AIRMED AND HCA GET FIRST-TIME PARENTS HOME IN TIME FOR BIRTH

Posted on December 30, 2018

In the furniture delivery business, it’s called “white glove” treatment: workers deliver a new piece of furniture, remove the old and leave your place spotless. That’s the analogy David Pate uses for the way AirMed International handled a much more important delivery – his pregnant wife Cassandra.

“I felt very comfortable and confident with everything that the team was doing the whole way,” Pate said.

The Pates, who live in north Texas, were visiting the North Carolina coast over Memorial Day, for what they figured was their last trip before the due date for the couple’s first child, a boy. The day before their scheduled return, her water broke.

David googled the nearest hospital with a high level of NICU (Natal Intensive Care Unit) care and checked Cassandra in. Doctors there confirmed a membrane rupture and prescribed bed rest until she reached 34 weeks, when it would be customary to deliver the baby in such a case as this.

That would mean spending another four weeks in North Carolina, away from their support system of friends, family and church members back in Texas. If the newborn spent another couple weeks in NICU, as might be expected, the family was looking at up to two months total in unfamiliar surroundings.

Mr. Pate has nothing but praise for the physicians and nurses who cared for his wife in North Carolina, but the stress of being away from home was not helping his wife. He discovered that the benefits package of his employer, Hospital Corporation of America (HCA), covers medical transport by AirMed International for cases in which beneficiaries are at least 150 miles away from home and not being cared for in a HCA hospital.
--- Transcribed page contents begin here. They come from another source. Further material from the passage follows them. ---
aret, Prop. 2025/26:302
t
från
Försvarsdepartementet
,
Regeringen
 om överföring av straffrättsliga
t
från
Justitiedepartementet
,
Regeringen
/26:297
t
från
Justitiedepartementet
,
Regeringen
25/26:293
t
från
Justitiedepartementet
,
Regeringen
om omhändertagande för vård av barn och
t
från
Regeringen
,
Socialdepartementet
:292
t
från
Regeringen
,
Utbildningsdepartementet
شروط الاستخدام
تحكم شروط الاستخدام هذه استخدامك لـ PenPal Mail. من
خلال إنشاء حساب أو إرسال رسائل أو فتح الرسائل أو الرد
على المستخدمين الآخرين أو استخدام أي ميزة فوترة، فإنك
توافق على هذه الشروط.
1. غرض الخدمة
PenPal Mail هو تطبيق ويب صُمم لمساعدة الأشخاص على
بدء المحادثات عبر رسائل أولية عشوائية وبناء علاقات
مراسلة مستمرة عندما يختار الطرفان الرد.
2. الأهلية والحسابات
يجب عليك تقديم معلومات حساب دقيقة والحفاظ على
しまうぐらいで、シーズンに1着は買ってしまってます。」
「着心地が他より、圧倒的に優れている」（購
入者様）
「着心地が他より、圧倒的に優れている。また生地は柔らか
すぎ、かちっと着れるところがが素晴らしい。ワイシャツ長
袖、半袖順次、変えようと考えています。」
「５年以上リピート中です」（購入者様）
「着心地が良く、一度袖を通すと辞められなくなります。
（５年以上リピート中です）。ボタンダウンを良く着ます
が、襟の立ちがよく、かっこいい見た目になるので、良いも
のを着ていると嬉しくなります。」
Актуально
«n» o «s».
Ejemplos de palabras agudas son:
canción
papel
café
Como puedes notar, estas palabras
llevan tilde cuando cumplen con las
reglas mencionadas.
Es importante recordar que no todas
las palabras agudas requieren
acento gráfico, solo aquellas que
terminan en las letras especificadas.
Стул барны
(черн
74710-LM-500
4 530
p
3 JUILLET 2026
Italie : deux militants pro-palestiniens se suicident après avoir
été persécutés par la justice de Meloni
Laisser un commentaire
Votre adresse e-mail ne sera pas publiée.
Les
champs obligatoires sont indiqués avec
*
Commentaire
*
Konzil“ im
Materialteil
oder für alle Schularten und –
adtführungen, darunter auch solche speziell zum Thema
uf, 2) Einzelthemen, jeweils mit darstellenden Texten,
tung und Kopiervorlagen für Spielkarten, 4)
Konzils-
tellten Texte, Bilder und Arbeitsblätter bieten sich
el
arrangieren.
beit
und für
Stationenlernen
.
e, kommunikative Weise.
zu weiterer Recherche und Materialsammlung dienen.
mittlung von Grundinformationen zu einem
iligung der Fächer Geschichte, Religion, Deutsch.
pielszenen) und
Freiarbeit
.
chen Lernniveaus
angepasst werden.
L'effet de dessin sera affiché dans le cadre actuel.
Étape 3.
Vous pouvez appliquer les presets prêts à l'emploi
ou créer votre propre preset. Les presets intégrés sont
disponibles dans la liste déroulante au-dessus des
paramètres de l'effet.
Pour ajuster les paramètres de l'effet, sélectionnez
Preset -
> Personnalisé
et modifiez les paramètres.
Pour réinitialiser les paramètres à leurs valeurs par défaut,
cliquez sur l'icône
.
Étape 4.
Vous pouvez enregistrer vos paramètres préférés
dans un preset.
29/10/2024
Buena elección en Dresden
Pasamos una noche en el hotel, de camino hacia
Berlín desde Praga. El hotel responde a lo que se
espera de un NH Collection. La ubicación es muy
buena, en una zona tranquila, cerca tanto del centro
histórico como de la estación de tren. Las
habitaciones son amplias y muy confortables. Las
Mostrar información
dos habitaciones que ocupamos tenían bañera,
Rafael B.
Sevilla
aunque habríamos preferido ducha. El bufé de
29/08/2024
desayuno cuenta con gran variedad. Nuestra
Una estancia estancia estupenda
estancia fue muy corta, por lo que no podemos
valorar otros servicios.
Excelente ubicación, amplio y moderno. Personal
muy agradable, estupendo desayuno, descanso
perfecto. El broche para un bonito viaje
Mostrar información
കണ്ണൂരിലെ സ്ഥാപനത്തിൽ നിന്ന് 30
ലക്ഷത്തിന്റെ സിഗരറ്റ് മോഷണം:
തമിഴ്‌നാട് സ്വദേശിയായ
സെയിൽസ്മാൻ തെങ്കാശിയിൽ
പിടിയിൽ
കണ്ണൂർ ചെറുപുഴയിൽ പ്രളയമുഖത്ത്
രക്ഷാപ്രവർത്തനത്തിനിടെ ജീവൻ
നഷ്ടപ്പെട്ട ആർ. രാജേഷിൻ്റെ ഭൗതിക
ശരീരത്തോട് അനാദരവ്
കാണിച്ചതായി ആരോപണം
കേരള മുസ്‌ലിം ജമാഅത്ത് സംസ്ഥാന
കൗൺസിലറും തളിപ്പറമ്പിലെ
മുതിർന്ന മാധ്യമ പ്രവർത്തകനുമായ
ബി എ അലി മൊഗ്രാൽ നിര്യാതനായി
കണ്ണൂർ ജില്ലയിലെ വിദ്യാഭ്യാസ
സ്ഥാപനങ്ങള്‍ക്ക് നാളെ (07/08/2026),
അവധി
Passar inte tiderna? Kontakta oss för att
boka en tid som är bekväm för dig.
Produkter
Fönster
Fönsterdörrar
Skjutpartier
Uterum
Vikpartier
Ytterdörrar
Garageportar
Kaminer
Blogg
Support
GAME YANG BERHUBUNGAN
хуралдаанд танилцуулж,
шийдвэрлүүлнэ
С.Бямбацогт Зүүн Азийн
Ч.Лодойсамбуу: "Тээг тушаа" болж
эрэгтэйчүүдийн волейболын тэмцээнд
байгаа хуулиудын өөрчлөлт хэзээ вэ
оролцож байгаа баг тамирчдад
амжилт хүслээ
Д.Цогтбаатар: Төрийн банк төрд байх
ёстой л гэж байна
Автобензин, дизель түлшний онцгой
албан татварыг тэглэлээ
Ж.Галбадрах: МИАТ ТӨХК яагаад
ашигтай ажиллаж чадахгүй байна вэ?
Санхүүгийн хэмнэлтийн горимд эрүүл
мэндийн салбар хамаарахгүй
David says the care coordinator for AirMed International was extremely helpful, giving him a step-by-step rundown of how Cassandra would be cared for and sending him regular updates on when the flight would take place. He was impressed by the door-to-door transport care his wife received. After landing at the nearest airport in North Carolina, an AirMed crew traveled to the hospital via local ambulance, picked up Cassandra, took her to the airplane, carried her onto the plane, flew with her to Texas, and then accompanied her to her new room at the HCA hospital in Texas.

“They were with my wife literally from the bed in North Carolina to the bed in Dallas,” David said. The flight was fortunately uneventful but the crew’s make-up – physician, respiratory therapist, nurse for the mother, and a nurse for the baby – meant they were prepared for virtually any contingency. There was even an isolette in case of in-flight birth.

Pate, on the ambulance ride from the hospital to airport, took comfort from hearing about some of the other transports the crew members had made. “The AirMed team was sharing stories of traveling to India, Australia, Iraq,” David said, adding that “We felt the AirMed team was very prepared to handle anything.”